3-Paul McCartney – “Chaos & Creation in the Backyard” (2005)



Nem mesmo entre os Beatles a ideia fora original, pois John Lennon já reverenciara sua juventude na embalagem de “Rock’n’Roll”, seu disco revivalista de 1975. Mas a capa deste senhor álbum de Paul, produzido por Nigel Godrich (o homem por trás dos discos do Radiohead), brilha por mostrá-lo já sendo um músico mirim, mesmo estando no desestimulante cenário formado por lençóis lavados pela Sra. McCartney. Ah, e a de Lennon fica de fora porque na verdade ele já era um jovem adulto quando se deixou clicar em jaqueta de couro.


2-Phil Collins – “Going Back” (2010)



Nos mesmos moldes do número 3, um histórico registro de Phil Collins já se aventurando com as baquetas anos luz-antes do estrelato.
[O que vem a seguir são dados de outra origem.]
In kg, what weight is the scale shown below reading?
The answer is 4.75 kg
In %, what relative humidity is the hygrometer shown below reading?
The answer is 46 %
A imagem condiz, aliás, com a proposta deste disco que acaba de sair, preenchido por releituras de canções que ele ouvia na juventude (para isso até monstros sagrados dos estúdios da Motown, como o baixista Bob Babbitt, foram recrutados). Mas... OK, admito: a capa é incrível na verdade por atestar que sim, um dia Phil Collins teve cabelo!
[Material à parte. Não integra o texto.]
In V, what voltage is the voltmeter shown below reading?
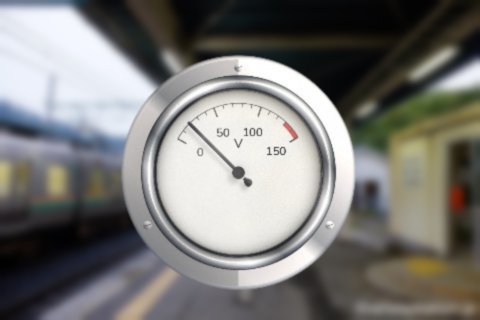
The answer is 20 V
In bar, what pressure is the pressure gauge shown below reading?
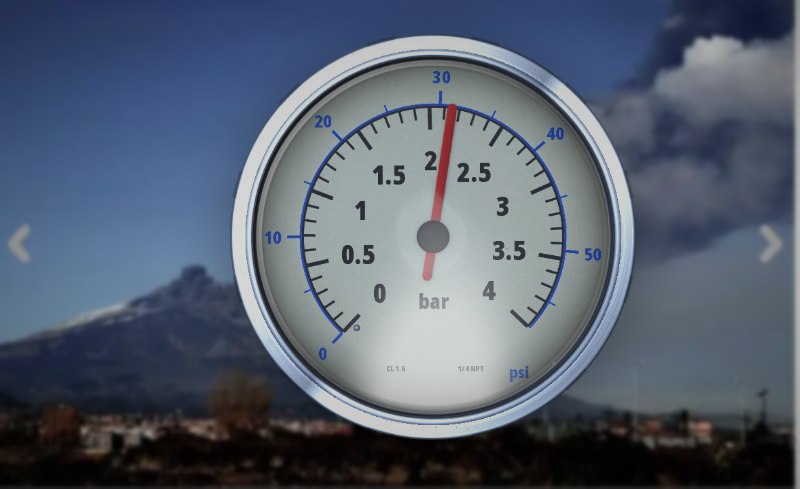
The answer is 2.15 bar
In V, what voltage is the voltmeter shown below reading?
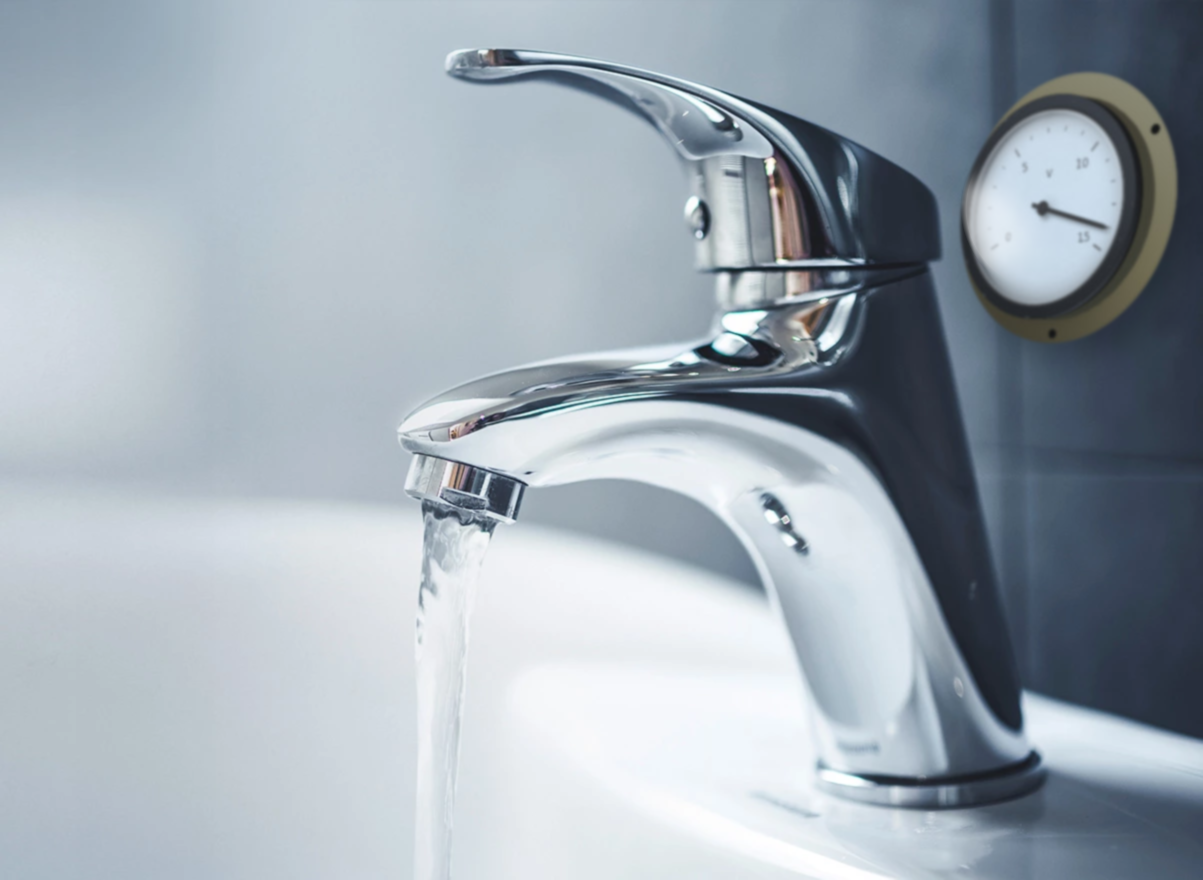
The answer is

1-Lil Wayne – “Tha Carter III” (2008)


Não precisava da brincadeira photoshopística de enxertar na foto os badulaques gangsta (as tatoos e os anéis de ouro); nem do sempre vendável selo de “Parental Advisory”; também não importa o fato de pelo menos outros dois rappers mainstream já terem estampado suas bolachas com fotos de crianças antes (Nas em “Illmatic” com imagem dele menino, e Notorious B.I.G. em “Ready to Die” com um baby alheio). Nada impediria Lil Wayne de levar o trono com esta capa.